Independent registered voters, a group that could be decisive in the midterms, favoured Democrats by 14 points, 34% to 20%, when asked who would get their vote in congressional elections. One in four said they were still undecided.

Trump won the 2024 presidential election on promises to bring down prices after several years of high inflation vexed his predecessor, Democrat Joe Biden. Now Trump’s approval rating on the economy – at 27% – is well below any reading he had during his 2017-2021 administration, and also lower than Biden’s weakest economy rating.

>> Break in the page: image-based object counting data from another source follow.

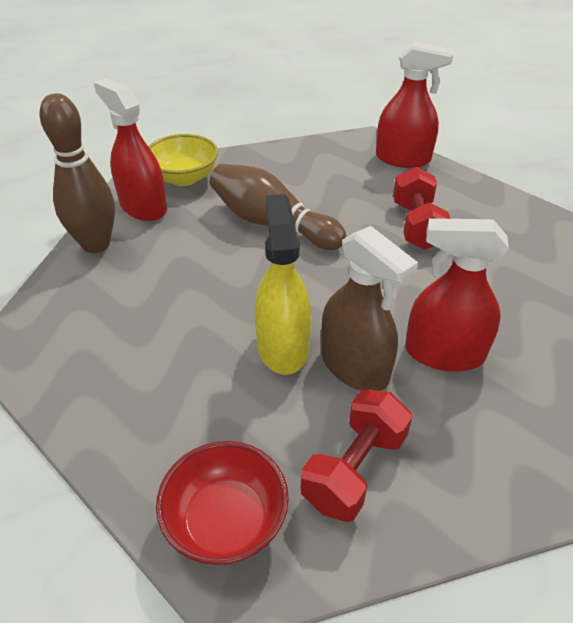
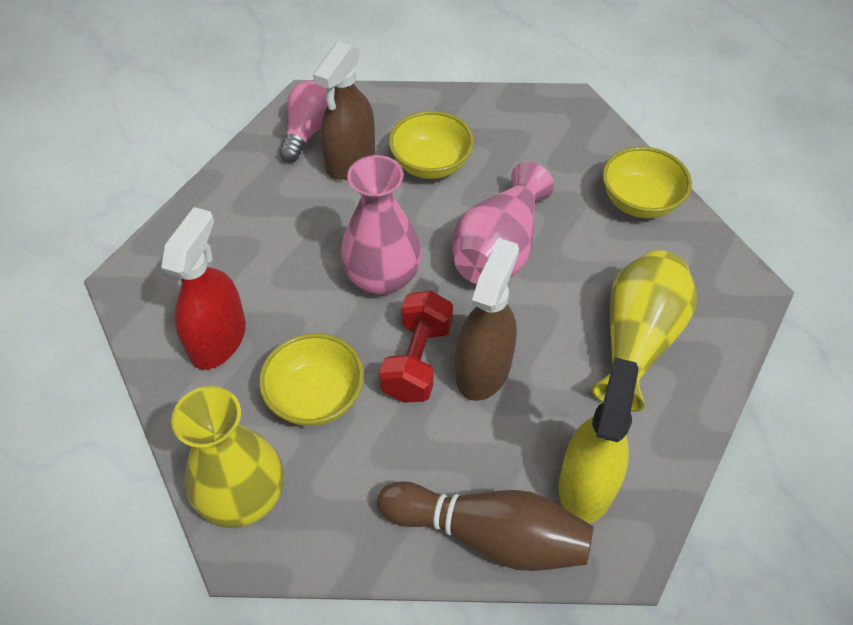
brown bowling pin: 2 -> 1
brown spray bottle: 1 -> 2
pink light bulb: 0 -> 1
pink vase: 0 -> 2
red bowl: 1 -> 0
red dumbbell: 2 -> 1
red spray bottle: 3 -> 1
yellow bowl: 1 -> 3
yellow vase: 0 -> 2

While the US conflict with Iran has cooled since the two sides agreed to a ceasefire earlier this month, Iran’s threats are preventing most oil shipments from leaving the Persian Gulf, fueling further increases in US and global energy prices as oil reserves decline.

Just 34% of Americans approve of the US conflict with Iran, down from 36% in mid-April and 38% in mid-March, the Reuters/Ipsos poll found.

During Trump’s first administration, his popularity hovered around 40% for long stretches. The latest reading remains a touch above the low point of his first term, which was 33%.

The latest Reuters/Ipsos poll, conducted nationwide and online, gathered responses from 1,269 US adults, including 1,014 registered voters, with a margin of error of 3 percentage points.